Iran, Kermanchah, 28 mai - 7e jour de grève nationale des routiers en Iran

Les camionneurs et les enseignants font partie de ceux qui sont descendus dans la rue. Ces protestations ont sans doute été déclenchées par l’incertitude de l’avenir en ce qui concerne les sanctions économiques américaines susceptibles d’être remises en vigueur.

Il y a quelques semaines, il a été signalé qu’au moins deux personnes avaient été tuées à la suite d’un incendie dans un poste de police.

À la fin de l’année dernière, plusieurs personnes en Iran sont descendues dans la rue pour protester contre la situation économique précaire provoquée par la mauvaise gestion des ressources par le régime et la corruption à tous les niveaux au sein de l’exécutif. Des manifestations antigouvernementales ont suivi et il est devenu clair à quel point le mécontentement social est répandu.

Iran, Téhéran (Saadat Abad)-les épargnant spoliés par le Crédit Caspian

Les autorités iraniennes ont tenté de réprimer la population et ont eu recours à la violence physique, à des arrestations massives et à des tirs sur des manifestants non armés.
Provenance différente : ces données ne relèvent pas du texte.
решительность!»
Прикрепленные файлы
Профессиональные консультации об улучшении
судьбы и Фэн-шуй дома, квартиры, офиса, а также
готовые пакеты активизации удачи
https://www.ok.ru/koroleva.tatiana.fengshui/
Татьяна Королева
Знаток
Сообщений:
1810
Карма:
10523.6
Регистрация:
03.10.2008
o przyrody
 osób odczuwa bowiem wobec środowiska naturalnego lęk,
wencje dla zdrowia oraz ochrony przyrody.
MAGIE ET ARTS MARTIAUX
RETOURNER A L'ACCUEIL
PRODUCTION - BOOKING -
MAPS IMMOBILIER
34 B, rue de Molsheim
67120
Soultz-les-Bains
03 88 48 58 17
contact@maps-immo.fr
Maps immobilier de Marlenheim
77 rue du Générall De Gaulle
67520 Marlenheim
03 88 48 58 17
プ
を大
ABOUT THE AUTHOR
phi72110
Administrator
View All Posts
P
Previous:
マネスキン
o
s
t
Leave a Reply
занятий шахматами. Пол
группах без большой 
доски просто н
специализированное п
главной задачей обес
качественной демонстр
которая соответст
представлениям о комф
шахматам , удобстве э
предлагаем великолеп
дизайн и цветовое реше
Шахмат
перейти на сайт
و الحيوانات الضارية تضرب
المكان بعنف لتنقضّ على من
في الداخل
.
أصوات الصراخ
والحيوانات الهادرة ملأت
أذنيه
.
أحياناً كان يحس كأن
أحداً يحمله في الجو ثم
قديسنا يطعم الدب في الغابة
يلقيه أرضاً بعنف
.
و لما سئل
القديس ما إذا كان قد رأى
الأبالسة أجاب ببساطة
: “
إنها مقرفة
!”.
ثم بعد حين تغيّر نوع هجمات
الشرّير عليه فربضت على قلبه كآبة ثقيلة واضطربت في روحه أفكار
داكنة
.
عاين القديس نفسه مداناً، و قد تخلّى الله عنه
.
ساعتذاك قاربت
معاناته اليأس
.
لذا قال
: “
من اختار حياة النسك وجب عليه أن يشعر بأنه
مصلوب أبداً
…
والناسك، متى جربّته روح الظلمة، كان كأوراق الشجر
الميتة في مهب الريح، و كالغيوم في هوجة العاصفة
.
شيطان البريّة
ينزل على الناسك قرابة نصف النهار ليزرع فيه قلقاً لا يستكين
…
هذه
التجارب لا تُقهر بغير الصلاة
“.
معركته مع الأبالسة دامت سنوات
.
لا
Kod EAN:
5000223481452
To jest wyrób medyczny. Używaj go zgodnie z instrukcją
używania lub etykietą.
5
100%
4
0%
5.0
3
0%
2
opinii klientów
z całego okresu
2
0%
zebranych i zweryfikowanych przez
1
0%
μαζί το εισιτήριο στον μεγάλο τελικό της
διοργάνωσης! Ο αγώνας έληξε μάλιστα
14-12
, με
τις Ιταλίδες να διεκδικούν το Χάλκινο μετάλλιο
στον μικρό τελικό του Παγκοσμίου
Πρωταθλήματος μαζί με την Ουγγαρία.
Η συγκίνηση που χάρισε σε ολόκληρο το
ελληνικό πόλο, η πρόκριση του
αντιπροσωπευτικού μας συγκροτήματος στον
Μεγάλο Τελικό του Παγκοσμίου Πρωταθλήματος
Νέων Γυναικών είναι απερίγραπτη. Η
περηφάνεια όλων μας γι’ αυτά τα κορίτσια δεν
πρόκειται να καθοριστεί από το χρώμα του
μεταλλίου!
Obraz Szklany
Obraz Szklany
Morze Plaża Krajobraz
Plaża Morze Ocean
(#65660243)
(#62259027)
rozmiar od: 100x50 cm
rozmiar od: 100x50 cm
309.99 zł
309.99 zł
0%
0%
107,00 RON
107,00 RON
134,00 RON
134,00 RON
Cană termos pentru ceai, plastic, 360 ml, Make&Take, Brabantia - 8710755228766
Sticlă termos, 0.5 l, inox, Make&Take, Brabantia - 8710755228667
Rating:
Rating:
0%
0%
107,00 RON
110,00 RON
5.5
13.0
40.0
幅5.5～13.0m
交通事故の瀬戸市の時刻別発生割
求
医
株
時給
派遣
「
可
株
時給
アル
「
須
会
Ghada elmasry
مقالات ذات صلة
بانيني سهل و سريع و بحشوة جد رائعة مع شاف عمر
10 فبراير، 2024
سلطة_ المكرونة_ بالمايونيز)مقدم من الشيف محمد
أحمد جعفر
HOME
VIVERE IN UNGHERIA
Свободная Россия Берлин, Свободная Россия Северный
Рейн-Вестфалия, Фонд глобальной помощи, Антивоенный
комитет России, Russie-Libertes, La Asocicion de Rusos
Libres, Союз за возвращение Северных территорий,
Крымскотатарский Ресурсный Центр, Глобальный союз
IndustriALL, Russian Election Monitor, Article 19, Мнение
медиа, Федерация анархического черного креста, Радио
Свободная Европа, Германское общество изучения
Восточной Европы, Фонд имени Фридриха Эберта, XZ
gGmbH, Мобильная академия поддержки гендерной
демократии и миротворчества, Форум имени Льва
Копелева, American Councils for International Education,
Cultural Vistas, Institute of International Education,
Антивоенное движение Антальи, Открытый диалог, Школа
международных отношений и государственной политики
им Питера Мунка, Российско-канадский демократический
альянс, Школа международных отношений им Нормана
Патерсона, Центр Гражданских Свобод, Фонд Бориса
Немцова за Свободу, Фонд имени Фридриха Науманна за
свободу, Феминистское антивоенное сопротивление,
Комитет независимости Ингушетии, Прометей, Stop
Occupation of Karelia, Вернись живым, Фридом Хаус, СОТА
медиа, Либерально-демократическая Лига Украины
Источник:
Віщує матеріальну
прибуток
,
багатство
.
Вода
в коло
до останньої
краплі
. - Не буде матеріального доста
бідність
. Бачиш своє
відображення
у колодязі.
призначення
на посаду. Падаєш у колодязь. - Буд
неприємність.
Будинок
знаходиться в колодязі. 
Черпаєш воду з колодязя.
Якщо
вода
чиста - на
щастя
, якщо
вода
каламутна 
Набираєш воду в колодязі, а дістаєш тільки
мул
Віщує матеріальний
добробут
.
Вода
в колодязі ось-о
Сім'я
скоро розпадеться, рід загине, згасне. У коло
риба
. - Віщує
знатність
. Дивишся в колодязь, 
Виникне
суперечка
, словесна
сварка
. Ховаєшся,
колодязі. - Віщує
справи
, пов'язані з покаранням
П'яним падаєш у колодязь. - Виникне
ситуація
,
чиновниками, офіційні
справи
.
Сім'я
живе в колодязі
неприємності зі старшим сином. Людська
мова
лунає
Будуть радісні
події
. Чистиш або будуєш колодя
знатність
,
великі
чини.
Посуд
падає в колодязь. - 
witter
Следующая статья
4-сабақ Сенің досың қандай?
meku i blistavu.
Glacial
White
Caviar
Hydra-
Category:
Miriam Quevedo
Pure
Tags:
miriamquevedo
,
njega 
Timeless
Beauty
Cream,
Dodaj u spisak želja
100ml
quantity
Plusieurs personnes ont perdu la vie pendant ou après les manifestations.

Le régime des mollahs est très conscient du fait qu’un soulèvement similaire se profile à l’horizon et il est clairement désireux de retarder l’inévitable. Il annonce donc maintenant que les autorités vont réprimer sévèrement les individus ou les groupes qui « veulent compromettre la sécurité du pays ».

Gholamhossein Mohseni Ejei, un responsable du système judiciaire du régime, a déclaré : « Je demande instamment aux familles de ne pas laisser leurs enfants se laisser berner par la guerre psychologique… lancée par l’ennemi, en particulier les sionistes et les Américains, et de ne pas laisser les contre-révolutionnaires infiltrer les foules de manifestants avec des revendications légitimes. De nos jours, les Américains et les sionistes sont devenus si désespérés qu’ils recourent aux individus et aux terroristes les plus méprisables. »

Il est évident que le régime s’accroche à la paille pour tenter de dissiper la dissidence, mais il sous-estime la détermination de populations qui sont prêtes à risquer l’arrestation, l’emprisonnement, la torture et même leur vie pour tenir le régime responsable de ses actes et, en fin de compte, faire l’expérience de la liberté et de la démocratie dans leur pays.

Il est malheureux pour le peuple iranien et, en fait, pour la communauté internationale en général, que les gouvernements étrangers hésitent à appeler le régime et à prendre des mesures à l’égard de ses violations des droits de l’homme. Il est particulièrement écœurant que certains gouvernements Occidentaux, en particulier dans l’Union européenne, soient prêts à mettre de côté leurs propres valeurs en matière de droits de l’homme pour faire des affaires avec le régime cruel et tortueux.

Bien que le président américain Donald Trump ait annoncé sa décision de retirer les États-Unis de l’accord nucléaire de 2015, il est triste de voir les dirigeants européens faire tout ce qu’ils peuvent pour maintenir en place l’accord inefficace.

Le régime des mollahs viole les droits de l’homme depuis des décennies et les prisonniers politiques sont particulièrement visés. La population n’a pas le droit d’exprimer ses préoccupations légitimes au sujet de la direction du pays.